Four pilots in two OH-58 Kiowa Warrior helicopters were conducting an aerial reconnaissance mission in northern Iraq, March 11, 2011, in conjunction with U.S. and Iraqi ground forces, when they observed and engaged an IED emplacer along a major route frequently used by Iraqi civilians and U.S. forces.
The pilots were part of a Scout Weapons Team from the 6th Squadron, 17th Cavalry Regiment based out of Fort Wainwright, Alaska. The 6-17 CAV is attached to the 40th Combat Aviation Brigade, which is deployed to Iraq in support of Operation New Dawn.
Chief Warrant Officer Khristian Kitselman, and Chief Warrant Officer Cory Burggraff, were conducting reconnaissance in the lead aircraft of the flight. The air mission commander, Chief Warrant Officer Abimael Hernandez, and Platoon Leader 1st Lt. Brian Borkowski, were in the second aircraft.
The Scout Weapons Team's primary mission is to ensure the safety and freedom of movement for Iraqi civilians along major Iraqi roadways.
Recently, terrorist attacks on U.S. forces have declined as Iraqi military and police forces have increased their numbers and taken over security missions.

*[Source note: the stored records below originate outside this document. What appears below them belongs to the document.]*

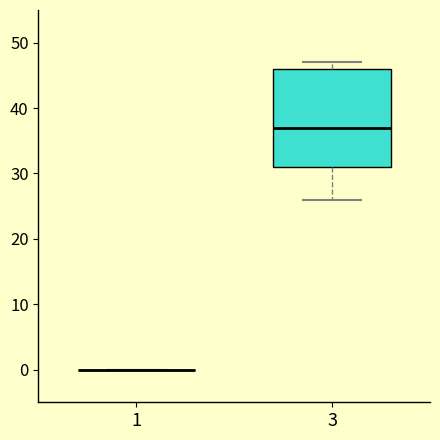

Comparing the boxes themselves (not the whiskers), which one is the tallest?

3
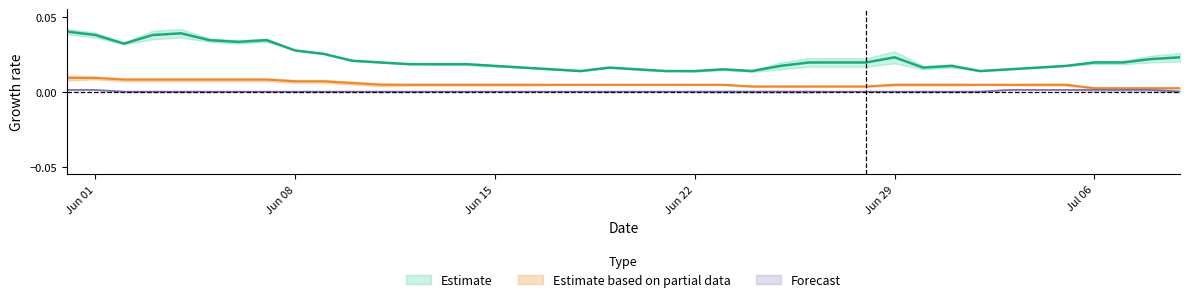

Is it true that VD equals 0.0 at Jun 29?

False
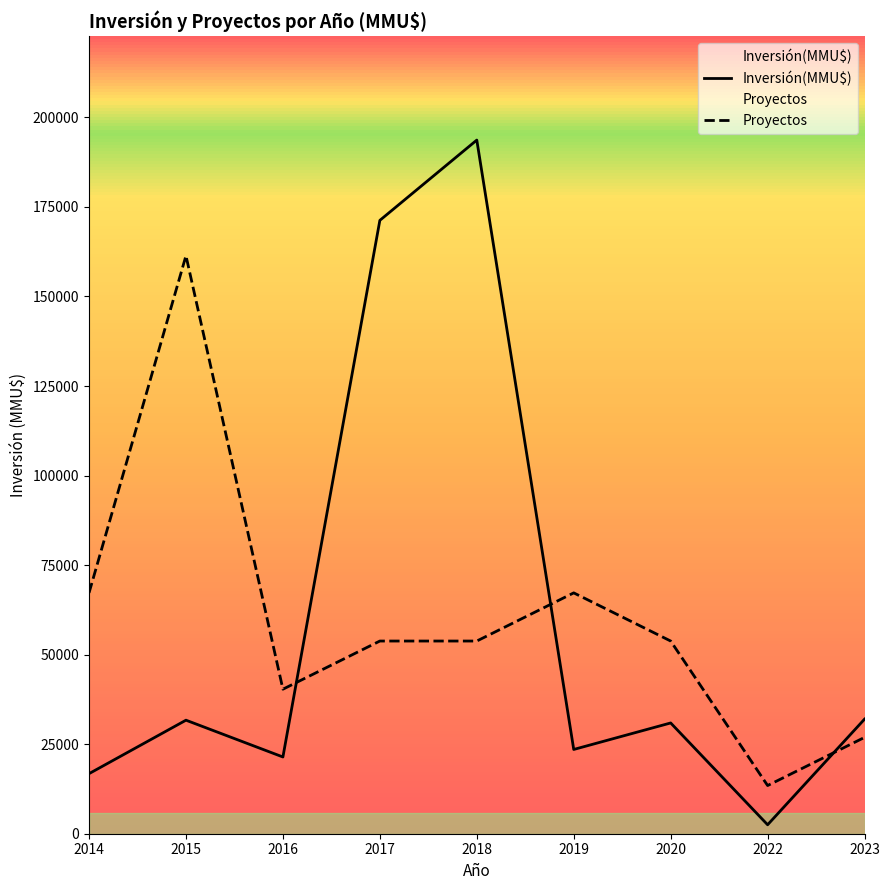

What is the value of the Proyectos point at the 3rd from the left?

40347.9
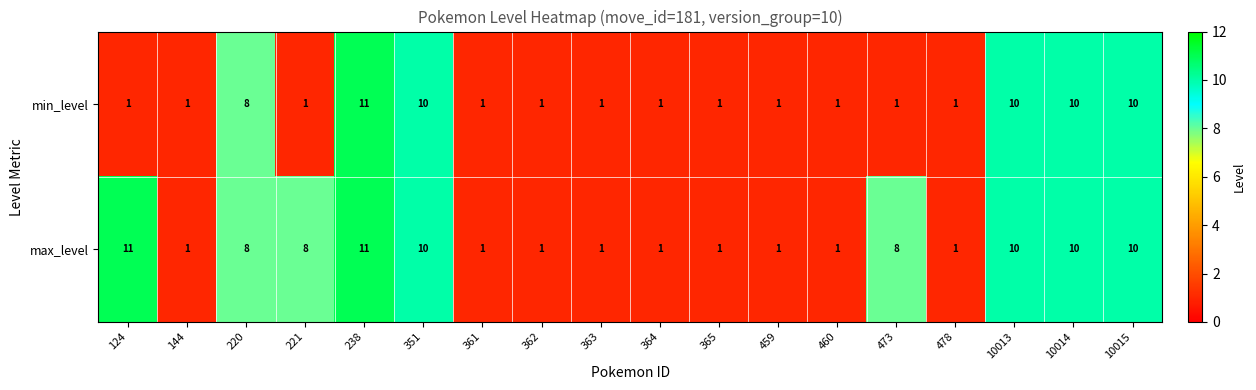

Count the number of categories in the chart.

18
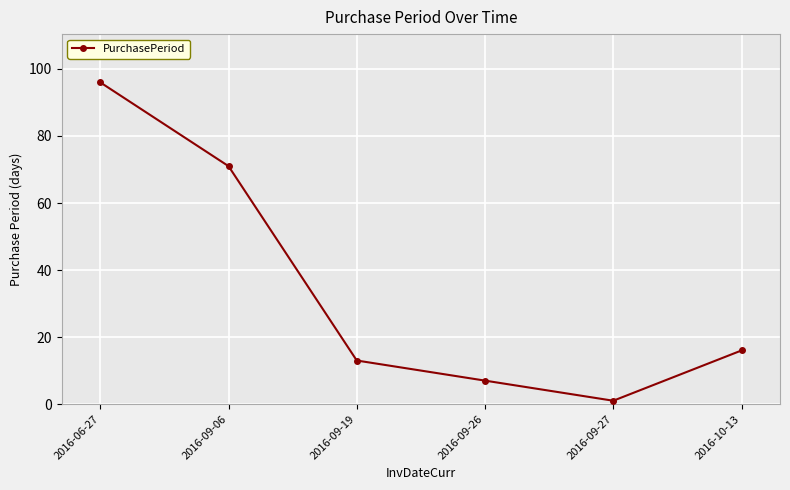

Which has a higher value, 2016-09-27 or 2016-10-13?

2016-10-13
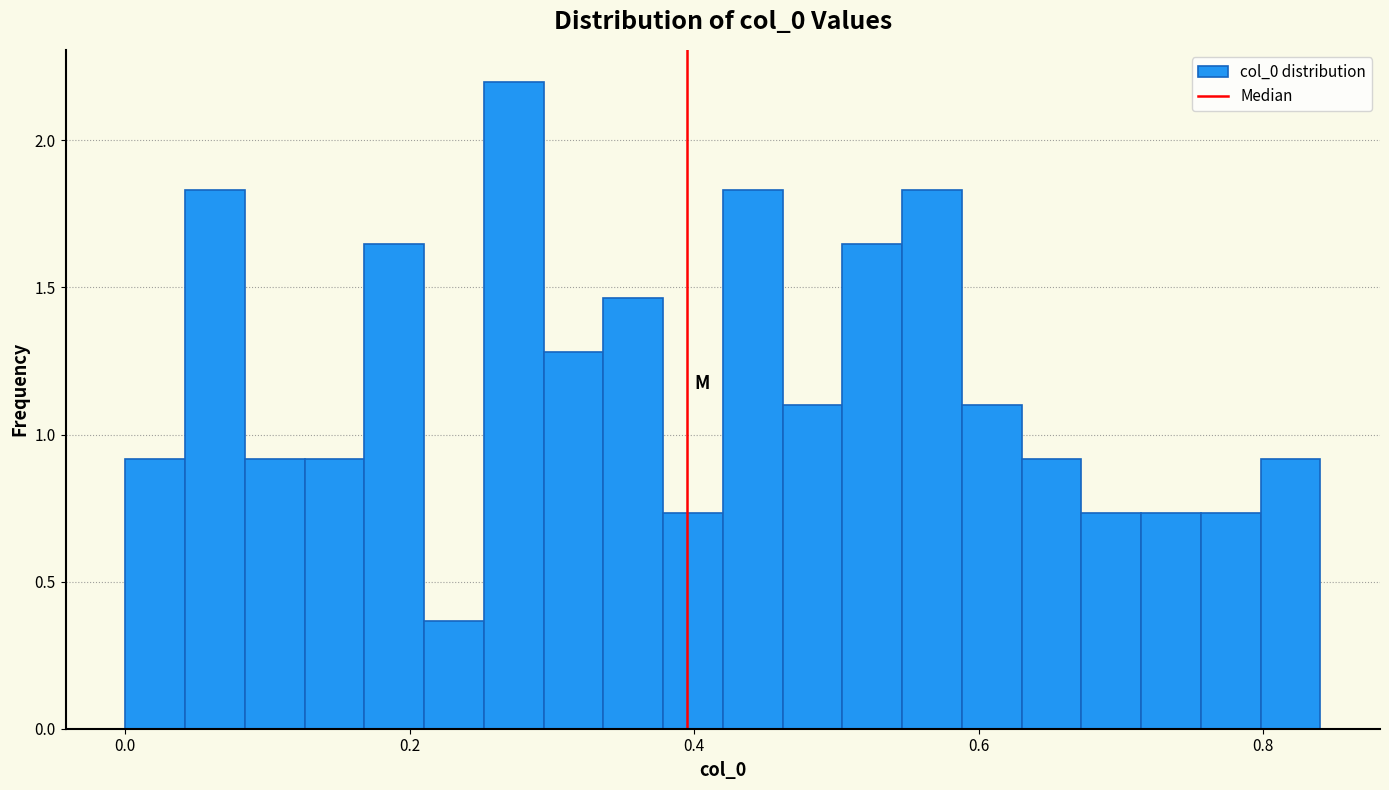

Around what value on the x-axis is the tallest bar? Give the approximate position of its centre, as read against the axis.

0.28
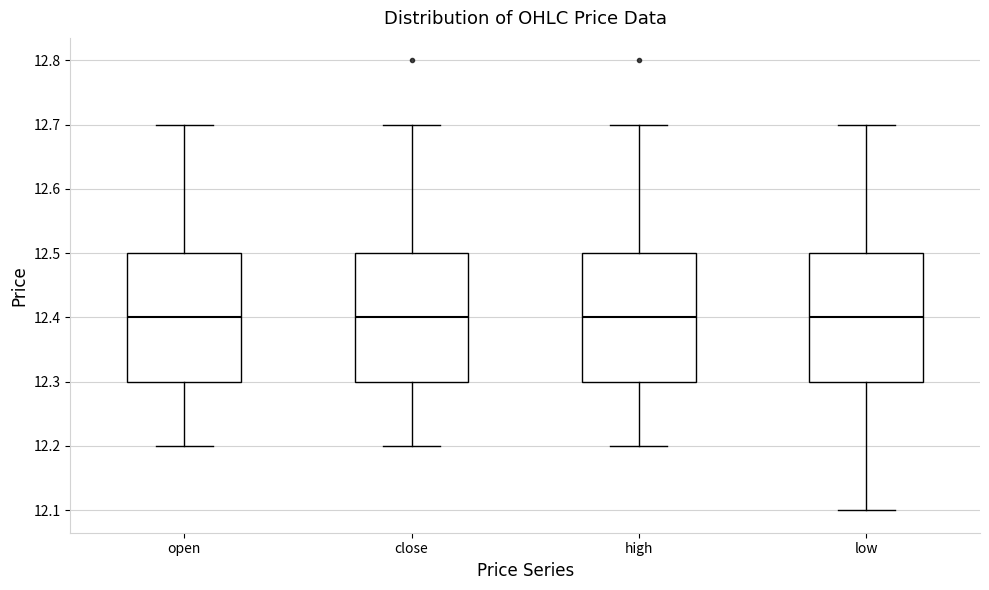

Reading left to right, transcribe this box plot: for each box, give where its median line is, the range the box spans, and where its two whiskers end, as read against the y-axis. The values are not printed on the chart, so give them approximately, as read against the axis.

open: median 12.4, box 12.3 to 12.5, whiskers 12.2 to 12.7
close: median 12.4, box 12.3 to 12.5, whiskers 12.2 to 12.7
high: median 12.4, box 12.3 to 12.5, whiskers 12.2 to 12.7
low: median 12.4, box 12.3 to 12.5, whiskers 12.1 to 12.7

"We've shifted our focus from fighting a war to assisting the Iraqis as they protect civilians and infrastructure," Kitselman said. "Now that the Iraqis are protecting themselves, we contribute in a more indirect fashion. We try to make it easier for them to take care of themselves."
After receiving an initial report of hostile activity from the ground force commander, Kitselman and his team gained visibility on a suspicious male along a major Iraqi highway in the vicinity of Iraqi Security Forces and a small element of U.S. forces. Reconnaissance from the air in conjunction with U.S. ground forces confirmed the suspicious male was a triggerman for a nearby IED that endangered the lives of military forces and Iraqi civilians alike.

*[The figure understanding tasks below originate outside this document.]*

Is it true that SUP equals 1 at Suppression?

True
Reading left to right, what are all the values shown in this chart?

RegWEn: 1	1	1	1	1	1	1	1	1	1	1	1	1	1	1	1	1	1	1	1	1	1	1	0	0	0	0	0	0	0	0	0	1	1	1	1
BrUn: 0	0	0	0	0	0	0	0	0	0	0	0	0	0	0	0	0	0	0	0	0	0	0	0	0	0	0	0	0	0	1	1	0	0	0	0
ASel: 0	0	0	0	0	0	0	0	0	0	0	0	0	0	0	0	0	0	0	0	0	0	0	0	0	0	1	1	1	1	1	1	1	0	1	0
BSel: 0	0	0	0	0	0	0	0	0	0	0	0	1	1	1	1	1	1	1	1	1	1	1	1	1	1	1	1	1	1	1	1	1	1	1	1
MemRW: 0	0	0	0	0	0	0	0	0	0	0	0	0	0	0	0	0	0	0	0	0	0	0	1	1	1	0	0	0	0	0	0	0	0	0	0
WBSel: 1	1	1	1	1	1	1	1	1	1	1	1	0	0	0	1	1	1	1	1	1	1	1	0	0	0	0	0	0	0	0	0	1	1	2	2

Once the Scout Weapons Team received positive identification on the target and clearance of fires, Kitselman maneuvered his aircraft to a safe position and engaged the triggerman.

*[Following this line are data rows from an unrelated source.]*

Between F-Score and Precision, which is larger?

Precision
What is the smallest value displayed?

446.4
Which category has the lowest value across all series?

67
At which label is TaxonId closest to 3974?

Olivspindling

"I decided to make my engagement from south to north to avoid any possibility of collateral damage along the route," Kitselman said.
Kitselman's initial volley of rockets was followed by an engagement by Hernandez with his .50-caliber machine gun.
The triggerman survived the engagement and was taken into custody. Further intelligence gathered by U.S. and Iraqi forces confirmed he was an IED cell leader from a nearby town responsible for supplying and directing several previous IED attacks on both U.S. forces and Iraqi civilians.
"The actions taken by these four pilots are a direct contribution to ensuring a peaceful transition of authority for the security of Iraq from U.S. forces to Iraqi Security Forces," said Task Force Saber Commanding Officer Lt. Col. Michael C. McCurry. "Their actions support the protection of Iraqi civilians in the northern provinces of the country."
"As a part of Task Force Saber, Alpha Troop, 6-17 CAV provides the primary Scout Weapons Team support for operations there to help bring peace and security to the region and enable the government of Iraq's development into a stable and enduring strategic partner," McCurry said.